Basidiospores (7.5‒)8‒9(‒10) × (5.5‒)6‒7(‒7.5) µm; L = 8.5 µm, W = 6.5 µm; Q = 1.18‒1.47, Qm = 1.37; broadly ellipsoid to ellipsoid, thin-walled, hyaline; ornamentation amyloid, up to 0.3 µm high, composed of irregular short ridges and warts; plage non-amyloid; hilar appendix up to 1 µm long (Figs. 5a, 6b,c). Basidia 53.5‒80 × 6–8 µm cylindrical to slightly clavate, 4-spored, thin-walled, hyaline, sometimes with refractive contents; sterigmata up to 6 µm high (Fig. 5b). Pleuromacrocystidia absent. Pleuropseudocystidia abundant, 5.5‒10 µm diam., cylindrical to slightly fusiform, thin-walled, with refractive contents; projecting up to 35 µm above the hymenium; arising deeply from hymenophoral trama (Fig. 5c). Lamellae edge sterile, composed of scattered cheilopseudocystidia and common marginal cells: cheilopseudocystidia 4‒8 µm diam., cylindrical and fusoid, thin-walled, with refractive contents, projecting up to 18 µm above the hymenium, arising deeply from hymenophoral trama (Fig. 5d); marginal cells 28–35 × 7.5–7 µm, clavate, cylindro-clavate, sphaeropendunculate, catenulate, sometimes flexuous, thin-walled, hyaline (Fig. 5e). Hymenophoral trama composed of abundant sphaerocytes 9‒17 µm diam. and frequent, thin-walled, 7–12 µm wide lactifers. Pileipellis a palisade up to 85 µm thick, composed of isodiametric cells with cylindrical, clavate and obclavate terminal cells and scattered lactifers: isodiametric cells, 9–22 µm diam., thin-walled; lactifers, 7‒10 µm diam., with refractive contents, sometimes emergent, arising deeply from pileus trama (Figs. 5f,g); terminal cells 12.5– 50 × 3.5–11.5 µm, cylindrical, clavate sometimes obclavate, thin-walled, hyaline (Fig. 5g). Pileus trama composed of abundant sphaerocytes 6–21 µm diam., cylindrical hyphae, 2‒5 µm diam., and frequent to abundant, 7‒12 µm wide, thin-walled lactifers,. Stipitipellis a palisade similar to pileipellis. Clamp connections absent from all tissues examined.

Etymology:—From Latin ‘venosellus’ (with small veins), in reference to the veined surface of the pileus.

Habitat:—Scattered, on sandy soil, in a savanna area of Atlantic forest, under unknown host, but growing surrounded by the following tree species: Coccoloba alnifolia, C. laevis, C. mollis, C. ramosissima, and C. scandens.

Distribution:—Known only from type locality.

Materials examined:— BRAZIL. Paraíba: Mamanguape, Reserva Biológica Guaribas, 5 July 2015, FW 15/2017 (JPB).

Aditional material examined:— Lactifluus brasiliensis: BRAZIL. Amazonas: Manaus, road Manaus-Caracaraí Km 45, 28 February 1978; St. John, Araujo and R. Singer B10729 (holotype INPA 77475), ibid., 12 January 1979, R. Singer B 11479 (paratype INPA 82380).
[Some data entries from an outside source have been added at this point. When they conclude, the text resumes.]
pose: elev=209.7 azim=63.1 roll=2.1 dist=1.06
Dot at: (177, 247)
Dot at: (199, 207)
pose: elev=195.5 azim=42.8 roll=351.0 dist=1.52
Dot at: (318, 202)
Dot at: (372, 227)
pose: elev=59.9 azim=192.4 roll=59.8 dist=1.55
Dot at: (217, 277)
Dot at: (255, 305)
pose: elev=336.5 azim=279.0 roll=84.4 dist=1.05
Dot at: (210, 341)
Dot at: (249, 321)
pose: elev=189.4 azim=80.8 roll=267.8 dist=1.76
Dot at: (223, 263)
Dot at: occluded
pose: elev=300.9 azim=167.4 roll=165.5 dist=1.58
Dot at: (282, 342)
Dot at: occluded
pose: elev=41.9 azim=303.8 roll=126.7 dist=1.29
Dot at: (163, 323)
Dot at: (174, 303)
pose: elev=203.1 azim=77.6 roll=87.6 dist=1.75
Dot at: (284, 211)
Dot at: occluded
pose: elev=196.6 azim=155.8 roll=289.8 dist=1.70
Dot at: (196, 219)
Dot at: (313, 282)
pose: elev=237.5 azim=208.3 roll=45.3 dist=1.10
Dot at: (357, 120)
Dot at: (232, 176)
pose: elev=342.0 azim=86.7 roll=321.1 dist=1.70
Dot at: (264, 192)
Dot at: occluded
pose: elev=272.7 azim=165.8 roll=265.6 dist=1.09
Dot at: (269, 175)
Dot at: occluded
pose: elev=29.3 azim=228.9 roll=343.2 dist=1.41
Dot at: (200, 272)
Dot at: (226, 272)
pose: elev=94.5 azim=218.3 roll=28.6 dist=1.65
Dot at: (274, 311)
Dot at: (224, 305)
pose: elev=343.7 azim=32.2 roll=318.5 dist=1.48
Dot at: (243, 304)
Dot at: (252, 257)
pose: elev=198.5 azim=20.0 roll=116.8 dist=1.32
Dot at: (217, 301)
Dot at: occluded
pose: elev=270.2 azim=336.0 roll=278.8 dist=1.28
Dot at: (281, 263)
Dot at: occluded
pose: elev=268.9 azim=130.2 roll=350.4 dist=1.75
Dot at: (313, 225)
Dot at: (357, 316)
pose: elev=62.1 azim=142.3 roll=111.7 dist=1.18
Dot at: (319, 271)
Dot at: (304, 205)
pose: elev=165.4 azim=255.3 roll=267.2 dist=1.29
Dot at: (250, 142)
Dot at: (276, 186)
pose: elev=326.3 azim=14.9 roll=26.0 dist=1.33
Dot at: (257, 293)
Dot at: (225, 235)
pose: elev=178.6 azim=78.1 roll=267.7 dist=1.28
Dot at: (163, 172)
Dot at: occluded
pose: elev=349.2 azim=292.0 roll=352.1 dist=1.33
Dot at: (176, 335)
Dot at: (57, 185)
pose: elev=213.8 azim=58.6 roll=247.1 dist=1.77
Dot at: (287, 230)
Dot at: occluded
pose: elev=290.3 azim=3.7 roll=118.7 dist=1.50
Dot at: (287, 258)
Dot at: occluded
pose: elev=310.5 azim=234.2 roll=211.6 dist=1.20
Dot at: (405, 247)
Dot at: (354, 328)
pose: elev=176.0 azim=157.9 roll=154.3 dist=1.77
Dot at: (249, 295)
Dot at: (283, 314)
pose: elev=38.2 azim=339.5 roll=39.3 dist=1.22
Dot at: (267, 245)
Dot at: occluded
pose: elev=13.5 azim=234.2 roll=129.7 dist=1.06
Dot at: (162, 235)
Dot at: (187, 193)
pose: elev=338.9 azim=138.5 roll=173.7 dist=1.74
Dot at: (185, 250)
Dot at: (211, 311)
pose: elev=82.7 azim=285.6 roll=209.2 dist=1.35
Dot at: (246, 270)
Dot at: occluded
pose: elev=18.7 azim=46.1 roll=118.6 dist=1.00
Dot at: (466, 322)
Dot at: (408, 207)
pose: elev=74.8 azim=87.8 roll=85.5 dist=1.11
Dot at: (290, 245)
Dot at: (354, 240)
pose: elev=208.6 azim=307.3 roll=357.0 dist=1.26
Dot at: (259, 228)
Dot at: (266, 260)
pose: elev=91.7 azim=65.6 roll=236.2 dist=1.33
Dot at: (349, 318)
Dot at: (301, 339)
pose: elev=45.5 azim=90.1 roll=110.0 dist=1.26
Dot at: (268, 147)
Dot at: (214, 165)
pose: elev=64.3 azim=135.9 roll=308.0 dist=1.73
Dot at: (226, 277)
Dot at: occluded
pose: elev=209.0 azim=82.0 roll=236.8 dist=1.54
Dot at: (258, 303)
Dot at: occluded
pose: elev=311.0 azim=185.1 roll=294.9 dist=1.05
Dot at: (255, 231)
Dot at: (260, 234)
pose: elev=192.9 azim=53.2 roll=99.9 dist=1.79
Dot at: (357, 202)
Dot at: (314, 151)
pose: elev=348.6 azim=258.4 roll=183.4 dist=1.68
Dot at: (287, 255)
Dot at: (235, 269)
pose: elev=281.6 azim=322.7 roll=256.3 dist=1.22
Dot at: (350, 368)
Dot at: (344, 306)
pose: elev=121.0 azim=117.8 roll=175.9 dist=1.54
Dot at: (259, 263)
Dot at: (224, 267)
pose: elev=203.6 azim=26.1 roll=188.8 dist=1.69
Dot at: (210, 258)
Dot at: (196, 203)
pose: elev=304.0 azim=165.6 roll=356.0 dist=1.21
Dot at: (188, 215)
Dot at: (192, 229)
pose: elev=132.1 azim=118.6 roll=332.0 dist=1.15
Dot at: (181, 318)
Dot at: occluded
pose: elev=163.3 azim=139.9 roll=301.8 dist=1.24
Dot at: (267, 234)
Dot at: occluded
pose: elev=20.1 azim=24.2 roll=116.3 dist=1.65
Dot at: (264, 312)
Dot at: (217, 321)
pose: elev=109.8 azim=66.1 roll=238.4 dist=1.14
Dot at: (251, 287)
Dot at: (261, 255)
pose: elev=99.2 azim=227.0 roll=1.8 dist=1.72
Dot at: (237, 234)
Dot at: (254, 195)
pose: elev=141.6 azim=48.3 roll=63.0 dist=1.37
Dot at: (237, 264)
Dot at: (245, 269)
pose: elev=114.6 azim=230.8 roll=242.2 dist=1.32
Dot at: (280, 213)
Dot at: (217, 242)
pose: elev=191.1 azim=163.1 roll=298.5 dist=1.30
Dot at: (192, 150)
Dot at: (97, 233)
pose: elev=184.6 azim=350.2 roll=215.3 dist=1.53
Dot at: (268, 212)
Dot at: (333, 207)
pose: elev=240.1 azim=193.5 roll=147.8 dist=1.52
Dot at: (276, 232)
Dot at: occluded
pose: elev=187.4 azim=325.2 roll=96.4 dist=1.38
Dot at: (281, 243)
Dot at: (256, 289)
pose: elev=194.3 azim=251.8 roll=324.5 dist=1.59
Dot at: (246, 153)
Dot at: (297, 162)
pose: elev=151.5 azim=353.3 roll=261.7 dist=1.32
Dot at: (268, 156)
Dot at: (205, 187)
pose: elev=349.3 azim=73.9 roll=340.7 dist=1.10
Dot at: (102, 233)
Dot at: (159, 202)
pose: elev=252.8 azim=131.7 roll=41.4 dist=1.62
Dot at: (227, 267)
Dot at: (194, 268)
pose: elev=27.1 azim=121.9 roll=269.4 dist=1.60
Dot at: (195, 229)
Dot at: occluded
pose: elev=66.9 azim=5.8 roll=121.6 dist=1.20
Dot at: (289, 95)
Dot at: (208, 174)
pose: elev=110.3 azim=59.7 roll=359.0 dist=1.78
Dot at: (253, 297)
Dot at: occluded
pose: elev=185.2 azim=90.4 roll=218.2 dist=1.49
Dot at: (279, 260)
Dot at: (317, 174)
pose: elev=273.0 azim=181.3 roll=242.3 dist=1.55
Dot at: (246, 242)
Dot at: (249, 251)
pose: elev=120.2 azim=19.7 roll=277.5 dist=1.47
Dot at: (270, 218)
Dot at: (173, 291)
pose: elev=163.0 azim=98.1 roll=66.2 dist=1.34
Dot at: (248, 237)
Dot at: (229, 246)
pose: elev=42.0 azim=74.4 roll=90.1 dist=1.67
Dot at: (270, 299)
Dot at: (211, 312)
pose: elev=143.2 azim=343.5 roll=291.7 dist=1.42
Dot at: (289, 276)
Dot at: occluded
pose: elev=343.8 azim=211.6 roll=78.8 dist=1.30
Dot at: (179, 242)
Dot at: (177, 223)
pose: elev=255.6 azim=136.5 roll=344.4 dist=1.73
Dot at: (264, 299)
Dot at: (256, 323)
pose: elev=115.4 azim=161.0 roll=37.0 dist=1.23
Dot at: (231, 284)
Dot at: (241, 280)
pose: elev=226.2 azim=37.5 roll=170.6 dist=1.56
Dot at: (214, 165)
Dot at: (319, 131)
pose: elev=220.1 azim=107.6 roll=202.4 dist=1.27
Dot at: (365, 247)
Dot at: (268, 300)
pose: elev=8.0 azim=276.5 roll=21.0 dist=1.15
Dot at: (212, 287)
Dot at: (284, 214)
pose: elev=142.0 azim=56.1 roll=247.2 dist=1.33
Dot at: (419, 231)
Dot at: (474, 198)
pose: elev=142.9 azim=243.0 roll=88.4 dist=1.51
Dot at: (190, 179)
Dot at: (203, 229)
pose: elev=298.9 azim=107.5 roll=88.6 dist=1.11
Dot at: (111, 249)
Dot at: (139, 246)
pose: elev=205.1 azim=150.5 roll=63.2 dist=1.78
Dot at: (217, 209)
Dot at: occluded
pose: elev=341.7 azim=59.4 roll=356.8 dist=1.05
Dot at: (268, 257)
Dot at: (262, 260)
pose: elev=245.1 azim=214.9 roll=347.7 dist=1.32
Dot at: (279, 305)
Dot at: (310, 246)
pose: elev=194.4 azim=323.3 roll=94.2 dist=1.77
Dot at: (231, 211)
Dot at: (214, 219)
Comment:— Lactifluus venosellus also belongs to Lf. subg. Pseudogymnocarpi based on molecular and morphological evidence. In our phylogeny Lf. venosellus clusters with five undescribed South American species, and forms a branch in Lf. sect. Polysphaerophori. The collection (TH7677) from Guyana was identified as Lf. aff. brasiliensis. Lactifluus brasiliensis, as mentioned above, perhaps belongs to Lf. subg. Pseudogymnocarpi (Singer et al. 1983). Both species share a similar pileipellis structure, but Lf. brasiliensis differs in the larger pileus (20–40 mm diam.) and stipe (15–20 × 7–9 mm) (Singer et al. 1983). We also analyzed the holotype and paratype of Lf. brasiliensi s, which possess globose to broadly ellipsoid basidiospores with higher ornamentation (up to 1 µm high); they lack pleuropseudocystidia. ‘ Lactifluus rupestris ’ described from Caatinga, is distinguished from Lf. venosellus by a larger pileus (60–70 mm) with red tint, larger stipe (35–45 × 18–21 mm), crowded lamellae, scarce pleuropseudocystidia and a trichoderm as pileipelis (Wartchow & Cavalcanti 2010).